In one sense, the paper serves as dual validation — both for Dr. Hauser, who was able to validate the results of his original study, and for patients who feel heard in a fundamental way.
“For 25 years, I’ve been listening to patients say, ‘Hey, what can you do for this tremor? I don’t like it’ and it takes me back to those experts telling me, ‘It just occurs during rest and doesn’t interfere with function — it’s no big deal,’ ” he said. “Well, they were wrong.”
In addition to determining that tremor is far more of a quality-of-life issue and that medications to treat it are frequently insufficient, the study underlined other aspects of Parkinson’s tremor: psychological and physical.
“From a psychological perspective, patients don’t like the way it looks,” Dr. Hauser said. “It reminds them of their disease. For people who have to interact with clients, it undermines their ability to generate confidence. And when people with Parkinson’s get anxious, the tremor gets worse, so it’s a ‘tell,’ adding to the psychosocial component. And from a physical standpoint, it’s uncomfortable and fatiguing. So tremor affects all three domains: It interferes with function. It has a psychological impact. It affects how a patient feels — and all three ultimately interfere with quality of life.”

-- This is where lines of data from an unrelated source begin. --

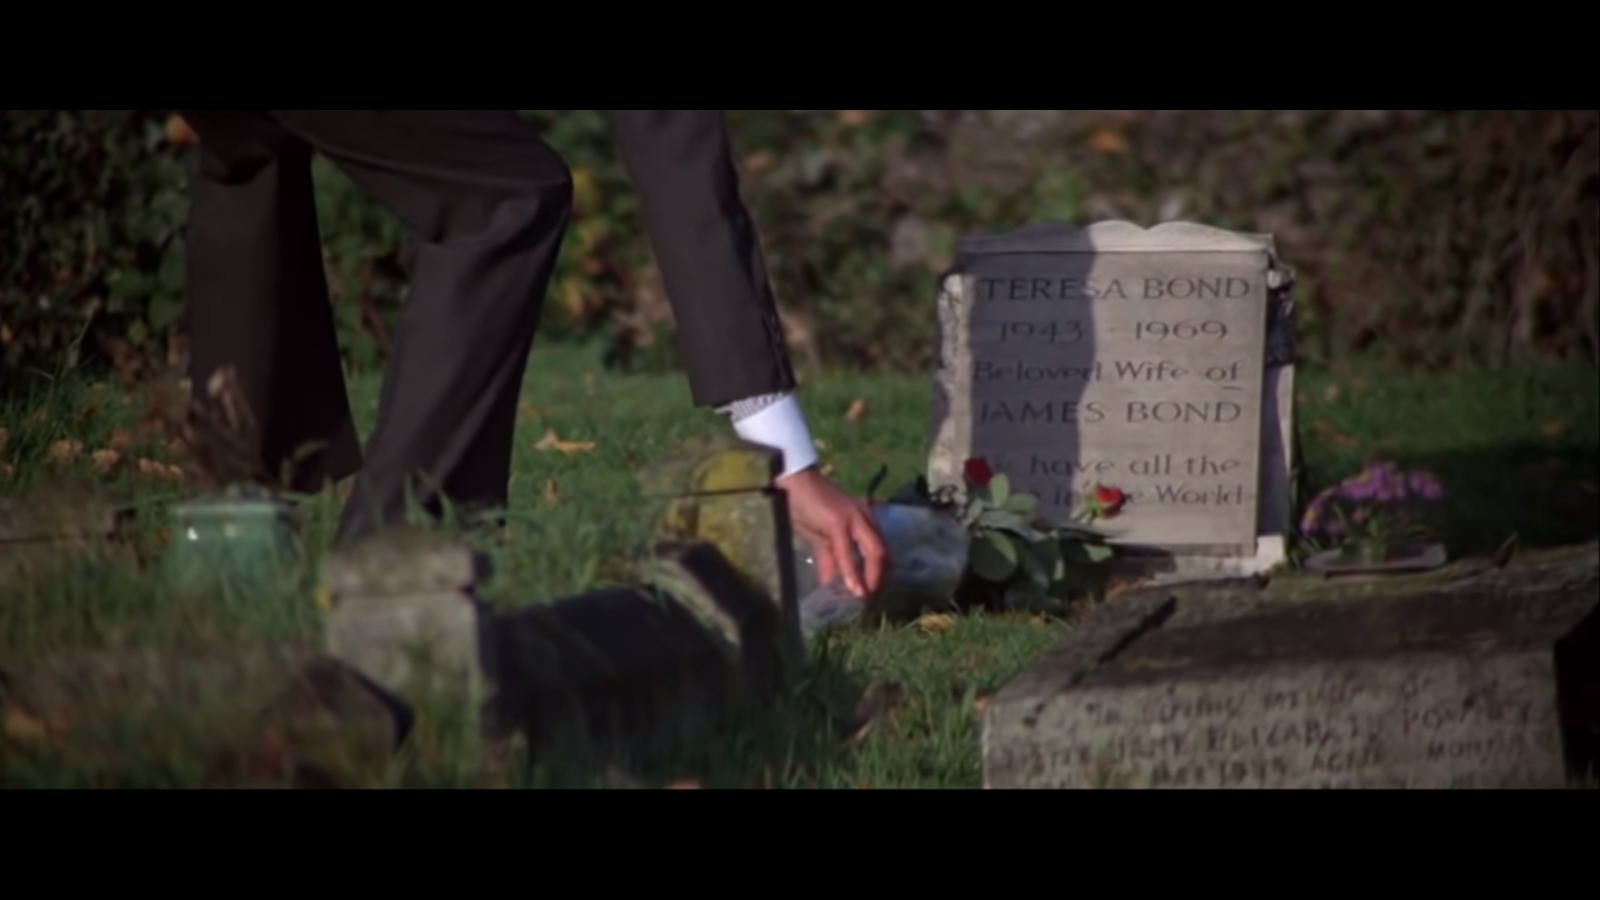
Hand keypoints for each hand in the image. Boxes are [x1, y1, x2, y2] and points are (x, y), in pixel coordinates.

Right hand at [779, 466, 887, 597]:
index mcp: (863, 519)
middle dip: (878, 578)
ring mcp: (854, 519)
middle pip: (883, 552)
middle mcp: (865, 518)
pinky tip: (851, 588)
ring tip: (864, 598)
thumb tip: (829, 583)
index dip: (878, 572)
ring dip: (870, 578)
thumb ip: (828, 557)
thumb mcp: (821, 536)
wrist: (792, 482)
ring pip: (873, 553)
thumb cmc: (805, 506)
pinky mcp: (839, 522)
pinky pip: (847, 552)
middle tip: (870, 599)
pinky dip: (851, 572)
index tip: (871, 591)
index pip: (880, 550)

The study also looked at the efficacy of medications available to treat Parkinson’s. Dr. Hauser’s findings show that available medications do a good job in controlling tremor in only about a quarter of cases.
“In another quarter of cases, they help a little bit, and that leaves about half the time that medications don’t work at all,” he said. “So, this article sends a message to the pharmaceutical community — current medications aren’t that good for tremor. We need better ones.’”
Many drug companies, Dr. Hauser explained, are still rooted in the belief that tremor does not interfere with function.
“In that case, why would a pharmaceutical company develop new medications for Parkinson’s Disease tremor?” he said. “Well, they wouldn’t. So, part of the message from this study is: ‘This is a big problem. Patients are complaining to me about it every day, and I don’t have good pharmaceutical treatments for it — so come on, we need research and development of medications to help this problem.”
The current study was funded by one such company, Jazz Pharmaceuticals, and was conducted in association with the PMD Alliance, an organization that promotes Parkinson’s education and care. Dr. Hauser also notes that his original study from 1997, though never published, was done with the help of then-medical student Cathy Wendell.
But Dr. Hauser holds onto a lesson learned from that early setback and hopes it will benefit others.
“I was so intimidated by these senior experts that I thought we would never be able to get the results published — and therefore I foolishly never wrote the manuscript describing the study and its results,” he said. “I now describe my failure to publish that study in manuscript form as my biggest academic regret and use it to teach residents not to be intimidated, but rather be spurred on when established experts tell them their results are incorrect.”
“In retrospect, now that I’m a senior investigator, I know that when people are telling you you’re wrong, you may well be on to something.”